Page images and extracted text

^^^^

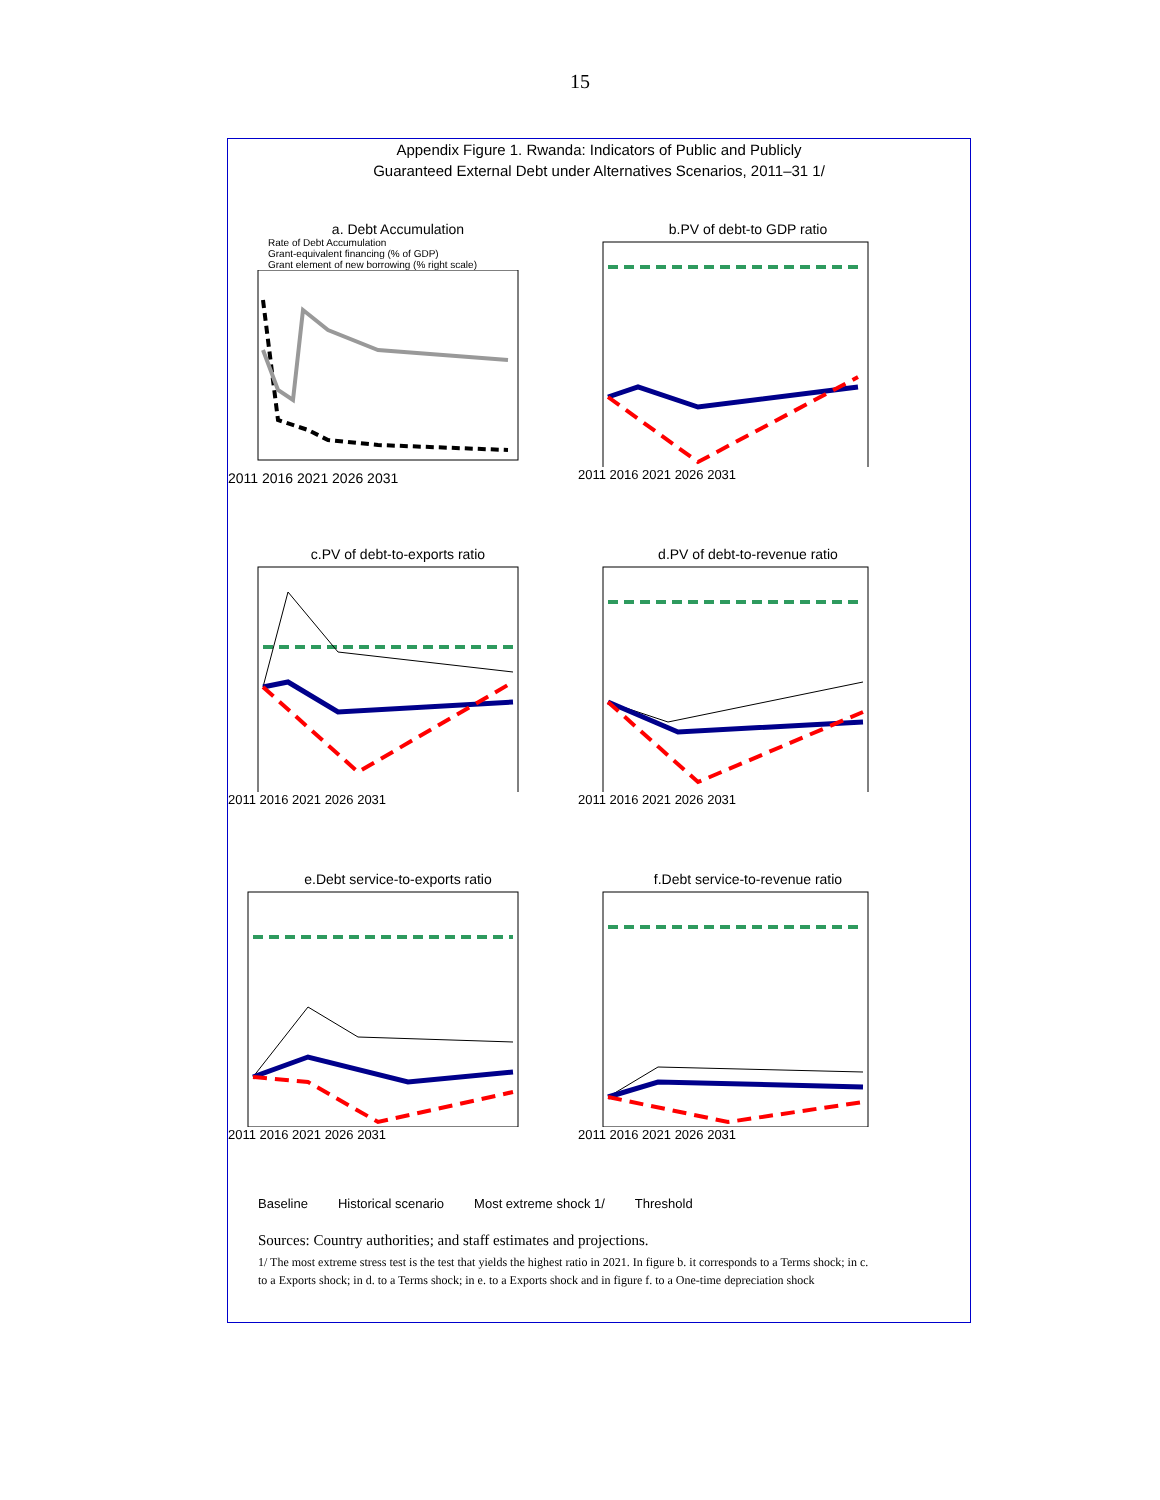15
Appendix Figure 1. Rwanda: Indicators of Public and Publicly
Guaranteed External Debt under Alternatives Scenarios, 2011–31 1/
a. Debt Accumulation
Rate of Debt Accumulation
Grant-equivalent financing (% of GDP)
Grant element of new borrowing (% right scale)
2011 2016 2021 2026 2031
b.PV of debt-to GDP ratio
2011 2016 2021 2026 2031
c.PV of debt-to-exports ratio
2011 2016 2021 2026 2031
d.PV of debt-to-revenue ratio
2011 2016 2021 2026 2031
e.Debt service-to-exports ratio
2011 2016 2021 2026 2031
f.Debt service-to-revenue ratio
2011 2016 2021 2026 2031
Baseline Historical scenario Most extreme shock 1/ Threshold
Sources: Country authorities; and staff estimates and projections.
1/ The most extreme stress test is the test that yields the highest ratio in 2021. In figure b. it corresponds to a Terms shock; in c. to a Exports shock; in d. to a Terms shock; in e. to a Exports shock and in figure f. to a One-time depreciation shock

^^^^

# EXERCISE GOAL
The lines to copy are those above that contain "Accumulation".

# TASK RESULT
a. Debt Accumulation
Rate of Debt Accumulation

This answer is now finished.